In this month’s Archives, Mitsui et al2 addressed both of these limitations by sequencing all of the coding regions of GBA in an impressively large sample of Japanese patients with PD and controls (n = 534 and 544, respectively). They found that almost 10% of their PD group carried GBA mutations, whereas these variants were rare in the control group (<1%). It was also reassuring to see that they found no difference in the frequency of non-pathogenic GBA variants between the PD and control groups. Given the rather large number of cases of PD with GBA pathogenic variants, they were able to examine clinical characteristics of the parkinsonian symptoms and found an earlier age of onset and frequent positive response to dopaminergic therapy (supporting other recent reports of GBA mutation–associated PD6,11,12).
In the other GBA article in this month’s Archives, Clark et al1 examined the frequency of GBA pathogenic variants in a sample of patients with DLB. Similar to the article by Matsui et al, they sequenced all of the GBA exons. Though the study sample was somewhat smaller (n = 95), this study was notable for the use of pathologically confirmed LRP. They also found a remarkably high frequency of pathologic variants of GBA in their sample. Of particular interest was the absence of an association with the pathological changes of Alzheimer disease. Lewy body pathology is frequently observed in Alzheimer disease, even in familial forms,13,14 but it is not clear if this type of Lewy body disease is pathophysiologically linked to Alzheimer disease or to the more pathologically pure forms of Lewy body disease. These findings would appear to support the former. A caveat in this study was the use of a New York City–area study sample; thus, the relatively high frequency of the N370S variant may have been due to the high representation of Ashkenazi Jewish persons in their sample. One previous study has examined GBA mutations in an even smaller sample of pathologically confirmed DLB (n = 54), but only evaluated those cases for 2 specific GBA mutations rather than sequencing all of the coding regions.7 This likely accounts, in part, for the even lower frequency of GBA mutations found in this latter study.
These are the largest studies of GBA pathologic variants in PD and DLB and not only solidify the GBA–Lewy body disease connection, but suggest strongly that GBA mutations are, to date, the most common genetic risk factor for Lewy body diseases. One firm conclusion from these studies is that there is a need in genetic studies of GBA, and in studies of other susceptibility genes, to perform sequencing of all of the coding regions. As stated by Matsui et al,2 “ … we should emphasize a paradigm shift from the ‘common disease–common variants hypothesis’ to the ‘common disease–multiple rare variants hypothesis’ in our search for disease susceptibility genes in sporadic PD …” This, unfortunately, is not a small task, as the technical difficulties, particularly owing to the presence of a highly homologous GBA pseudogene (GBAP),15 and the workload associated with detailed sequencing of GBA are significant.
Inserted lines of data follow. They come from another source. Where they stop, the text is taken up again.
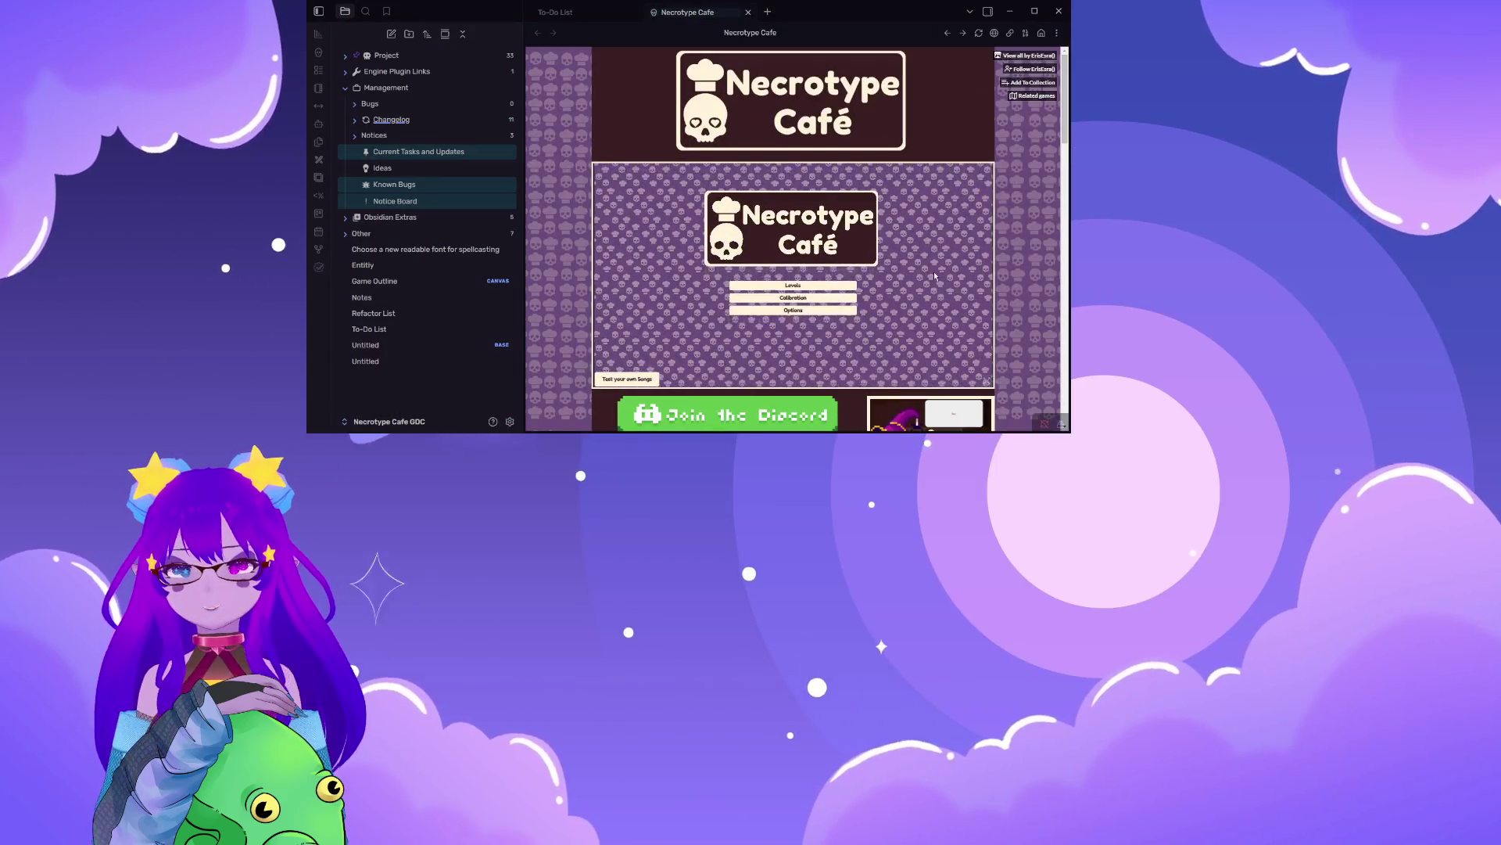
# - In the game's audio options, drag the Master volume slider all the way down
pyautogui.click(793, 310)
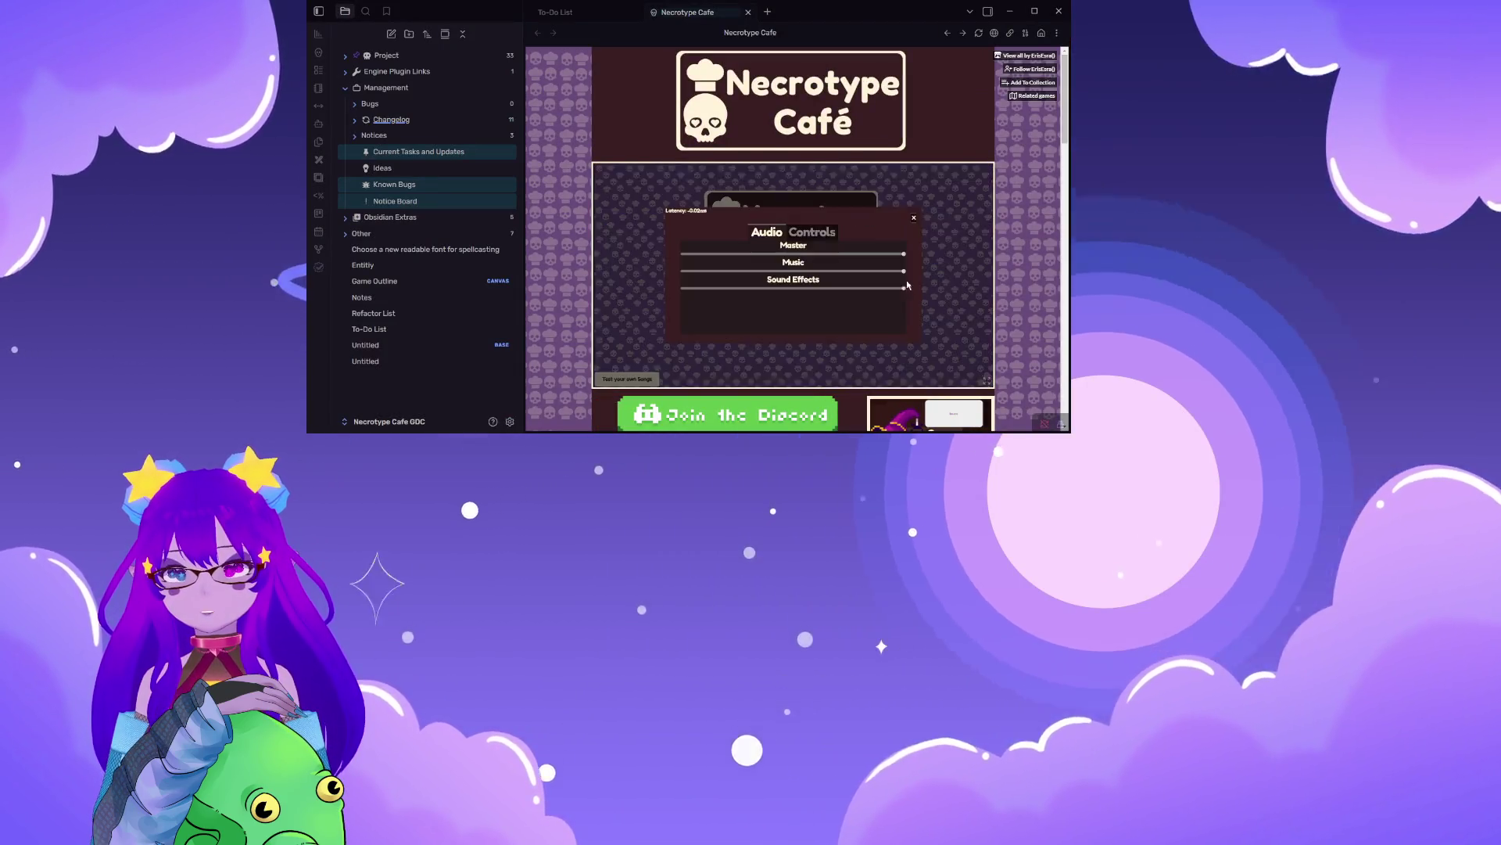
pyautogui.click(730, 254)
pyautogui.moveTo(729, 254); pyautogui.dragTo(656, 247)
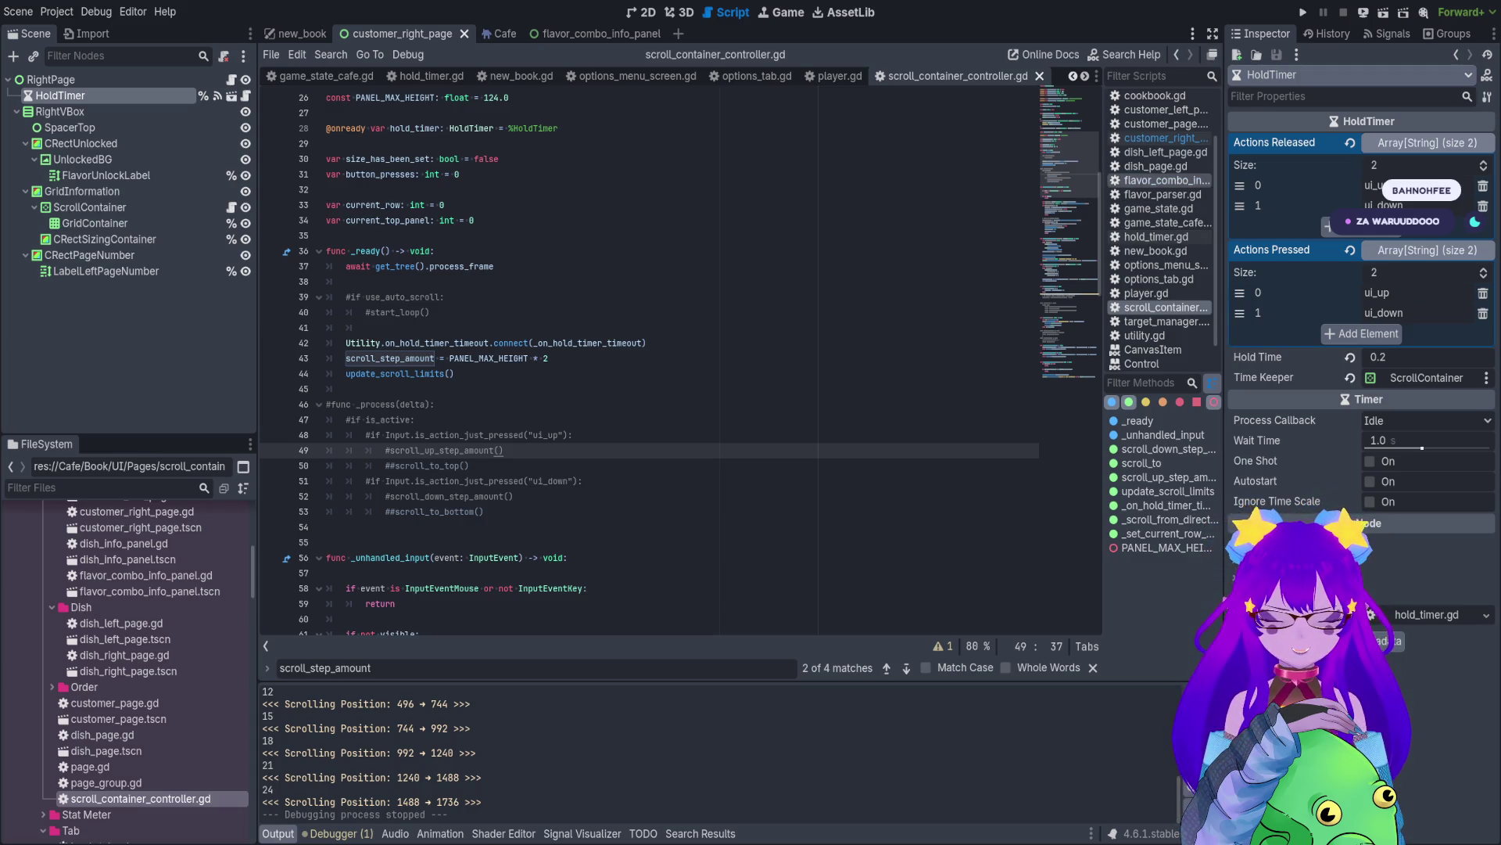
# - Show the new_book scene in the 2D workspace and run the project
pyautogui.click(391, 190)
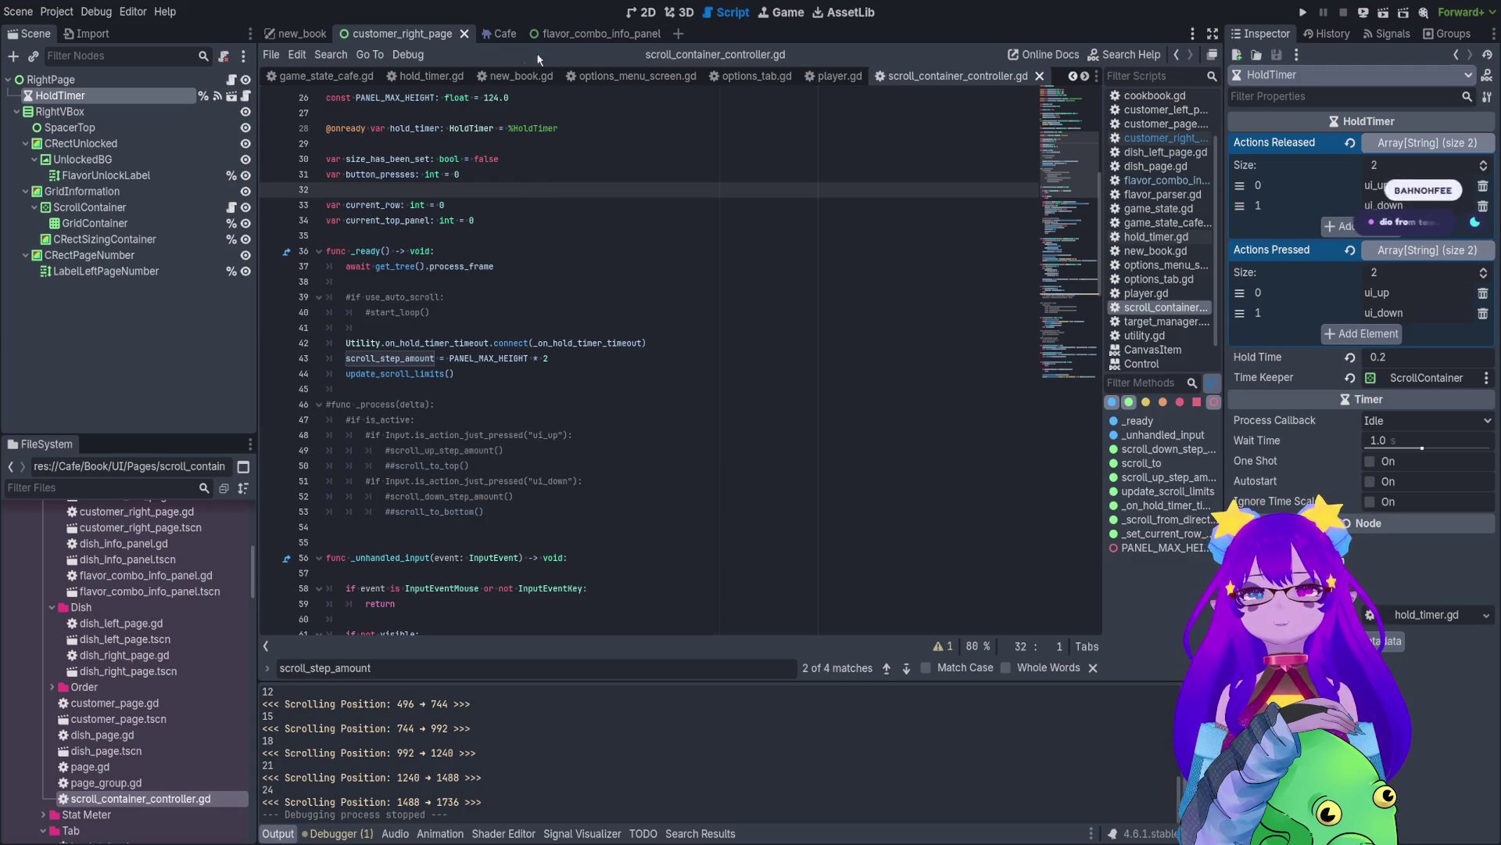
pyautogui.click(294, 37)
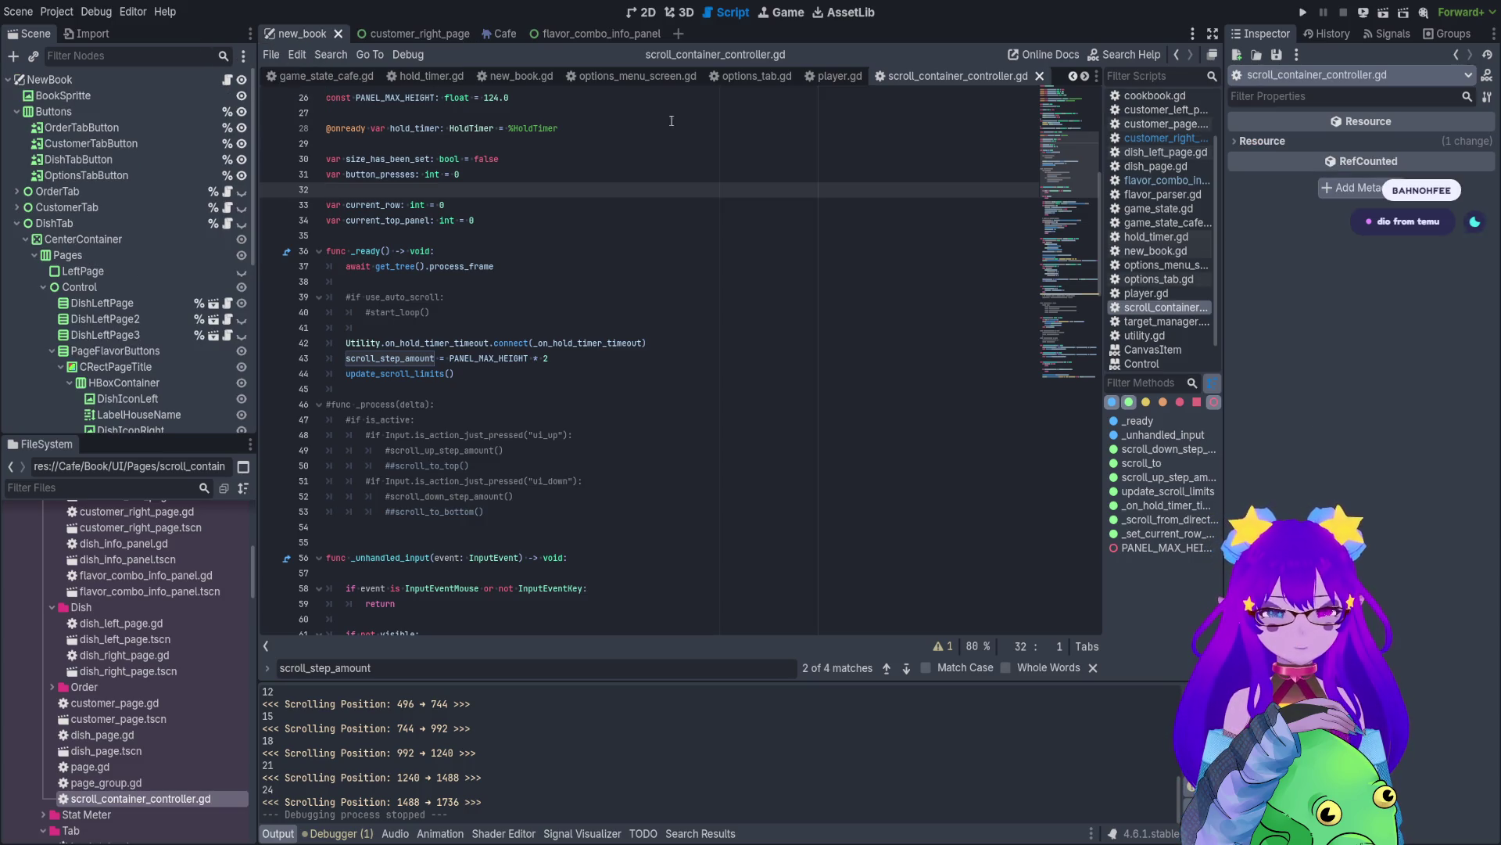
pyautogui.click(639, 12)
The clinical implications of these findings will need to be resolved. Clinical genetic testing and counseling implications will have to be addressed, likely dependent on further research examining the risk for Lewy body disease in patients heterozygous for GBA mutations. This may be difficult given the apparent heterogeneous genotype-phenotype correlations with specific GBA mutations in GD.15 Another important clinical question is whether GD biomarkers16 could assist with the development of biomarkers for PD. There have been some limited attempts up to this point17; however there has been no correlation to GBA genotyping.
Finally, what does this tell us about the pathophysiology of Lewy body disorders such as PD and DLB? A laundry list of potential mechanisms could be and have been hypothesized.18 Is this a gain-of-function mechanism or related to a modest loss of function? The presence of parkinsonism or PD in GD would appear to support the latter. It does appear, however, that we can have confidence that GBA has an important role in the pathophysiology of Lewy body disorders, and that a better understanding of this link should provide new avenues of research and treatment for the Lewy body disorders.